• Task directions:
Gather each line of the entries below that includes "Liberation".

• Provided records:
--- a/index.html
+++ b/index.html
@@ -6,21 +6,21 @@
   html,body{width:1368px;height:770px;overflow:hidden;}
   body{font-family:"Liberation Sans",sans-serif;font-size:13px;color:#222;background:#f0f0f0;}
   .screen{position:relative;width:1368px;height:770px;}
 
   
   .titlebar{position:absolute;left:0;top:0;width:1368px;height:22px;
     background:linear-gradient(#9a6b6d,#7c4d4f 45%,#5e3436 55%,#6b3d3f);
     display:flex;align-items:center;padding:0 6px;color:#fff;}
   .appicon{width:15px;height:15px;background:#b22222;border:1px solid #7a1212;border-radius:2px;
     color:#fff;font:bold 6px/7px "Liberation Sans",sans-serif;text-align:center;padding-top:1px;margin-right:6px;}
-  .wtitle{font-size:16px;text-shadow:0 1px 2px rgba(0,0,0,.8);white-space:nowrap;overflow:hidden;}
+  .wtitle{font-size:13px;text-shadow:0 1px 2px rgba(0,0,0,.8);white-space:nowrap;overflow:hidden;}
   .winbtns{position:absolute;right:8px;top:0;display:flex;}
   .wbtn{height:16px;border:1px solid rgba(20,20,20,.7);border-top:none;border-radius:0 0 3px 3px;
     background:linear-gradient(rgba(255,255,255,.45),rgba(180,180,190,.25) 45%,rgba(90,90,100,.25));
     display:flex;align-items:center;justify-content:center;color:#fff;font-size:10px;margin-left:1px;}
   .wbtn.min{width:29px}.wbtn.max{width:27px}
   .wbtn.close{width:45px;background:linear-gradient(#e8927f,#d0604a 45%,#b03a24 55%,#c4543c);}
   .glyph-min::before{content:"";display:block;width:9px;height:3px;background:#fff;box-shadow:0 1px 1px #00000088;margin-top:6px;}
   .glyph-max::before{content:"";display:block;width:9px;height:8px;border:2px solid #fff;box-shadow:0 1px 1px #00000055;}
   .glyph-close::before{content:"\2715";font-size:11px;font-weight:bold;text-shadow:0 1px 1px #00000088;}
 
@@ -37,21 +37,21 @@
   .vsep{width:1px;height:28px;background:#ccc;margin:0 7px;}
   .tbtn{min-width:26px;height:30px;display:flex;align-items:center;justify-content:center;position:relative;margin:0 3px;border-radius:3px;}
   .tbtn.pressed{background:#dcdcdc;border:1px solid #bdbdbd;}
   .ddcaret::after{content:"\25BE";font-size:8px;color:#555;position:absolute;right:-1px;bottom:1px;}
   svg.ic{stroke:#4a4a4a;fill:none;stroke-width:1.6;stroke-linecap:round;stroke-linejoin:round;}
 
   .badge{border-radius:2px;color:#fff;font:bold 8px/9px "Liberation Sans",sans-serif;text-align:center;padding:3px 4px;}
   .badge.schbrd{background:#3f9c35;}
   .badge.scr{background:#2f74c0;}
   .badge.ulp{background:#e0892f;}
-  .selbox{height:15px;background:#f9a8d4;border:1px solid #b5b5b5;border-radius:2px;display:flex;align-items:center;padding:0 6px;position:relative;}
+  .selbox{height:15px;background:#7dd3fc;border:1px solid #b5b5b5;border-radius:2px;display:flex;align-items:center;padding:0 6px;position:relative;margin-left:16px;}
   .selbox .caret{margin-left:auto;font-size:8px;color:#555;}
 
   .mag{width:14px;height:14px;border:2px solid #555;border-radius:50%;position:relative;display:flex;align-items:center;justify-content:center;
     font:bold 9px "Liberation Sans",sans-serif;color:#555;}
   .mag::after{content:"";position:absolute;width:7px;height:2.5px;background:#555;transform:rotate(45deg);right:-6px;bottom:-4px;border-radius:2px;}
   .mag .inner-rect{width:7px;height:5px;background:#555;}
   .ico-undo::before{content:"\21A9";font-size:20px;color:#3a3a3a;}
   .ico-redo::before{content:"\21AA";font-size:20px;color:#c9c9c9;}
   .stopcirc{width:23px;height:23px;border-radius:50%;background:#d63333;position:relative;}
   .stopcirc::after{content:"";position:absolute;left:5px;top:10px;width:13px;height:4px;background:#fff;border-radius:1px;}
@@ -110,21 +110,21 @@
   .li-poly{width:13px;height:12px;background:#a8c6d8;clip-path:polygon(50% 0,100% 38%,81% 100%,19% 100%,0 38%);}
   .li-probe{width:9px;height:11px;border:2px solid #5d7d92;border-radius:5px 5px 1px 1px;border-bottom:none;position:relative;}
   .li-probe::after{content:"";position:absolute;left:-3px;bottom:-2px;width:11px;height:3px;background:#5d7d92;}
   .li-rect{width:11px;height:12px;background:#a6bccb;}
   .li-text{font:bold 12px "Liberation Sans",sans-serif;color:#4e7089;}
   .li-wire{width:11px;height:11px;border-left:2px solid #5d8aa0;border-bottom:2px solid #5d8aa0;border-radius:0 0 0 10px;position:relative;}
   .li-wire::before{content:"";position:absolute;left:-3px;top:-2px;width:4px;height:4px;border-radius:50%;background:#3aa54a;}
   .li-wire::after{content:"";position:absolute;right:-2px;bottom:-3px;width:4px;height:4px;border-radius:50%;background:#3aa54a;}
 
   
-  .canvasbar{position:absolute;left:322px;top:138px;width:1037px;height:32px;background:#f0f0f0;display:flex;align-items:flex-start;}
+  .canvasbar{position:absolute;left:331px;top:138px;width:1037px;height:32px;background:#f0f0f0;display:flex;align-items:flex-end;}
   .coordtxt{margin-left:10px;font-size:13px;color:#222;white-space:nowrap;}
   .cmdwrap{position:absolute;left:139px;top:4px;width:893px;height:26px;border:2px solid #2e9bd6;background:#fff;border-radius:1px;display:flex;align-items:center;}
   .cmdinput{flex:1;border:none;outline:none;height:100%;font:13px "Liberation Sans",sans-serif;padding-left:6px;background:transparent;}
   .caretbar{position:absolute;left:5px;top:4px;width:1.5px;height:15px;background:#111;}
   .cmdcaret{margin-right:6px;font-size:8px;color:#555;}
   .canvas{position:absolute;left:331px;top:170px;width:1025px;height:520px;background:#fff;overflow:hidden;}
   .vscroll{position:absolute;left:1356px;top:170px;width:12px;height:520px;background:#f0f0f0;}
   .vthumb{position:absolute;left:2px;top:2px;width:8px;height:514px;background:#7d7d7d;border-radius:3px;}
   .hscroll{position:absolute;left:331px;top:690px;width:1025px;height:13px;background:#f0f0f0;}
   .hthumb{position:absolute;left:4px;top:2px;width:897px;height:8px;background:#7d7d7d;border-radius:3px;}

...

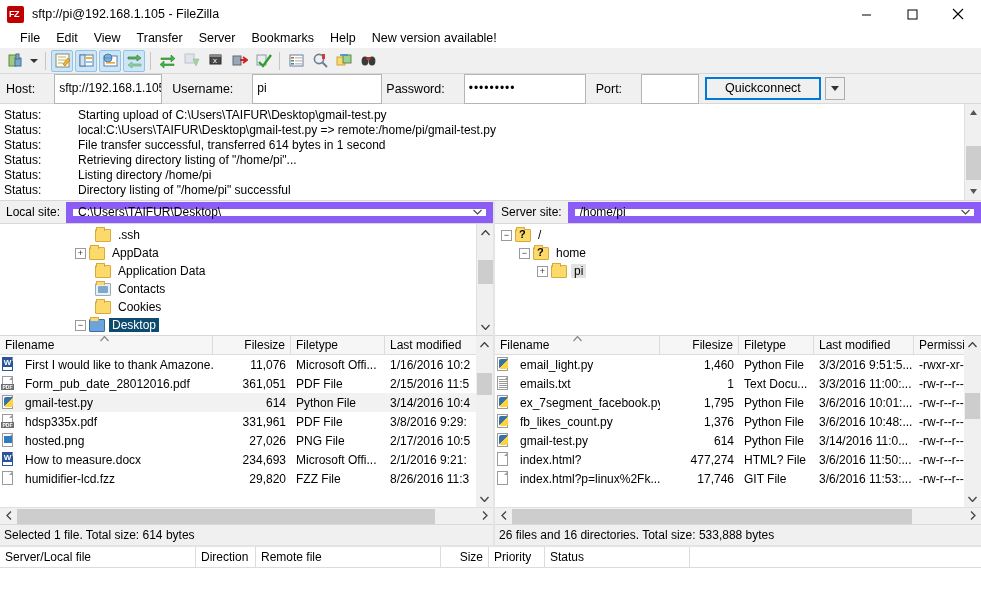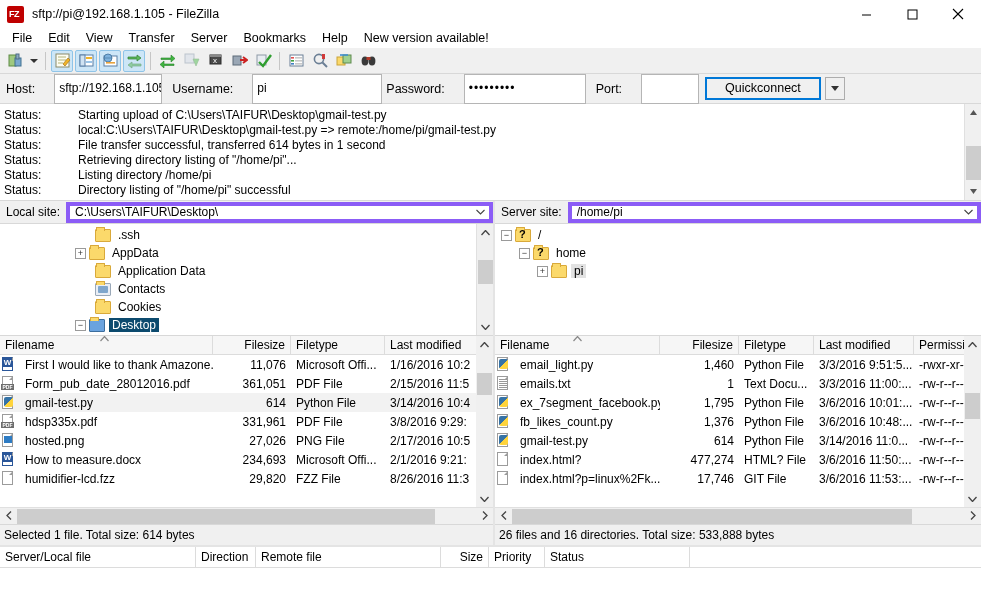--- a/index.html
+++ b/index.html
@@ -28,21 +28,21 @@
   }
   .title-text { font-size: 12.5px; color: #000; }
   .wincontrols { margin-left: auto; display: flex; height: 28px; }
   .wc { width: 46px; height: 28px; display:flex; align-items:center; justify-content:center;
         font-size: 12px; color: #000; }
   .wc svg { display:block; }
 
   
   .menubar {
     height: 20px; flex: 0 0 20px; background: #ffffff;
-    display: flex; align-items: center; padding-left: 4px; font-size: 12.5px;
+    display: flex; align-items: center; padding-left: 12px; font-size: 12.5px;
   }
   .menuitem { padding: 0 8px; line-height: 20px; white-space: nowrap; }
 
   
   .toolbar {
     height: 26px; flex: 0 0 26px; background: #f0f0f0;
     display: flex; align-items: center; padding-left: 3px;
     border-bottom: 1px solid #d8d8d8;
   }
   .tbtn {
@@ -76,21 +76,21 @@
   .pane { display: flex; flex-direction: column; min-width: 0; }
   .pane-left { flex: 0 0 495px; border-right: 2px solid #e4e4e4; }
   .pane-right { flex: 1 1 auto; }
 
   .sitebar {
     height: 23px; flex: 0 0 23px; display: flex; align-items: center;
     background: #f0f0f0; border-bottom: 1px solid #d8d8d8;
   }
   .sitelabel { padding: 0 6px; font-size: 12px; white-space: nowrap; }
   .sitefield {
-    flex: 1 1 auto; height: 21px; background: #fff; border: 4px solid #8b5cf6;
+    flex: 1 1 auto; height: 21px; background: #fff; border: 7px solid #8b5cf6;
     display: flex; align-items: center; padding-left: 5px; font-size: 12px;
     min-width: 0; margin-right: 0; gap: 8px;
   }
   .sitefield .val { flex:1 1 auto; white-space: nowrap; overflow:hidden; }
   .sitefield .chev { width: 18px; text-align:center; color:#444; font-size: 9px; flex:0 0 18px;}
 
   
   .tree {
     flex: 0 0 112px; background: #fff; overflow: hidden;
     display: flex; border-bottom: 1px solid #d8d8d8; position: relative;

• Output of the task:
   body{font-family:"Liberation Sans",sans-serif;font-size:13px;color:#222;background:#f0f0f0;}
     color:#fff;font:bold 6px/7px "Liberation Sans",sans-serif;text-align:center;padding-top:1px;margin-right:6px;}
   .badge{border-radius:2px;color:#fff;font:bold 8px/9px "Liberation Sans",sans-serif;text-align:center;padding:3px 4px;}
     font:bold 9px "Liberation Sans",sans-serif;color:#555;}
   .li-text{font:bold 12px "Liberation Sans",sans-serif;color:#4e7089;}
   .cmdinput{flex:1;border:none;outline:none;height:100%;font:13px "Liberation Sans",sans-serif;padding-left:6px;background:transparent;}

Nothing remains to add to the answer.